Garth Brooks Chicago
Garth Brooks, right, with with his band’s fiddler. Photograph: Barry Brecheisen/Barry Brecheisen/Invision/AP

“Brokers’ – that’s a nice name for it. ‘Scalpers’ – that’s the name we kind of grew up with. All the sudden they’re competing with you,” he says. “So my thing is put more seats than there is demand out there. The 96-98 world tour was all about sellouts. This one is all about making it affordable, making sure anyone who wants a ticket can come.”

Although this is billed as a global tour, he has not announced more than three US cities. He returns to artistic landscape that is both familiar and not. Many of the artists he came up with are no longer hit-makers, replaced by new generation artists like Aldean, Luke Bryan, Kenny Chesney, the Zac Brown Band and Taylor Swift, all of whom represented country music among Pollstar’s top 20 North American tours of last year.

These are country stars who share the same media coverage, audience, and arena theatrics of corresponding pop stars of their time: Justin Bieber, Miley Cyrus, Lady Gaga, among others. The intersecting of both worlds started in the 1980s, following the film smash Urban Cowboy, and continued with crossover hits by country artists like Kenny Rogers, the Oak Ridge Boys and Alabama. But Brooks took country music much further into the monster spectacle associated with shed rockers like Kiss and Journey.

“He changed country music. You can see it today with the Luke Bryans and Brad Paisleys who certainly took cues with how he provided energy, country themes, and rock and roll spectacle that made the concerts much more energized, opposed to George Strait or Johnny Cash who went out there and did their songs,” says Michael McCall, a writer and editor at the Country Music Hall of Fame and Museum in Nashville. “Kenny Rogers had played arenas before, but he wasn’t flying over the crowd.”

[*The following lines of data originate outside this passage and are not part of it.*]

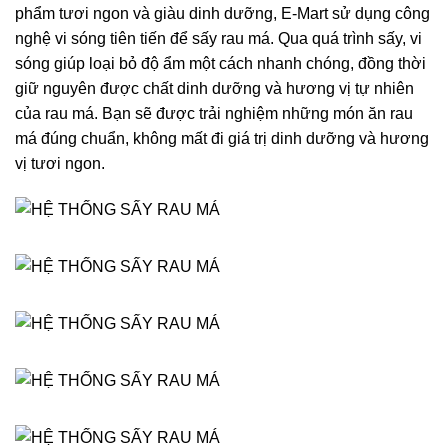
phẩm tươi ngon và giàu dinh dưỡng, E-Mart sử dụng công
nghệ vi sóng tiên tiến để sấy rau má. Qua quá trình sấy, vi
sóng giúp loại bỏ độ ẩm một cách nhanh chóng, đồng thời
giữ nguyên được chất dinh dưỡng và hương vị tự nhiên
của rau má. Bạn sẽ được trải nghiệm những món ăn rau
má đúng chuẩn, không mất đi giá trị dinh dưỡng và hương
vị tươi ngon.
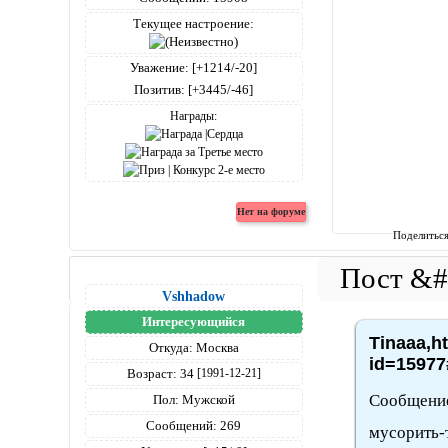
Текущее настроение:
Уважение:
[+1214/-20]
Позитив:
[+3445/-46]
Награды:
Поделитьс
Vshhadow
Интересующийся
Tinaaa,h
Откуда:
Москва
id=15977
Возраст:
34
[1991-12-21]
Сообщение
Пол:
Мужской
Сообщений:
269
мусорить-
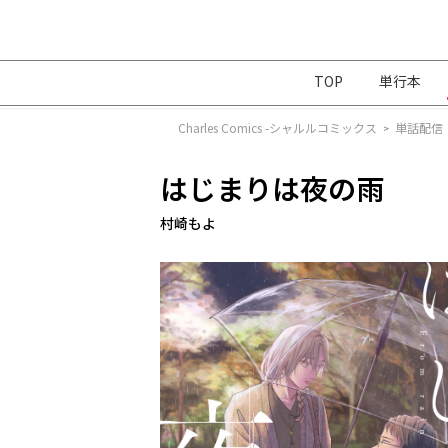
TOP
単行本
Charles Comics -シャルルコミックス
単話配信
>
はじまりは夜の雨
村崎もよ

Taylor Swift plays the MTV Video Music Awards
Taylor Swift, performing at the MTV Video Music Awards, has increasingly blurred genre boundaries. Photograph: Phil McCarten/REX/Phil McCarten/REX

Brooks also benefited from a career that started in the dawn of the CD album era, and he bowed out soon after it gave way to the digital music revolution. Between 1989 and 2013, he sold 134m albums worldwide according to the Recording Industry Association of America, an achievement that will likely never be replicated. McCall says Brooks’ “timing was perfect”,

“If you had two or three million in sales, it was a landmark event, and all the sudden here’s this guy who sold 10 times that; it changes the landscape,” says McCall. “The business was changing and needed someone like Garth to kick it to the next level and he did.”

But he is not ignoring digital. Albeit slow to digital retailing because he disagreed with the emphasis on selling singles, Brooks announced Thursday that his entire catalog is now available on his website in a discounted bundle, plus he is a partner in GhostTunes, a new service that will sell music from Universal Music Group, Sony Music Entertainment and Warner Music Group for download or stream. Again, he says his site offers better compensation to the songwriters and artists than the competition.

Indeed, much about Brooks in concert is competition. On stage he seemed invincible. Even when in the midst of a duet with his wife, Trisha Yearwood, Brooks focused on nothing but the music.

“It’s been awhile, people. We didn’t come to talk, we came to play music!” he told his audience. Then he let rip another scream.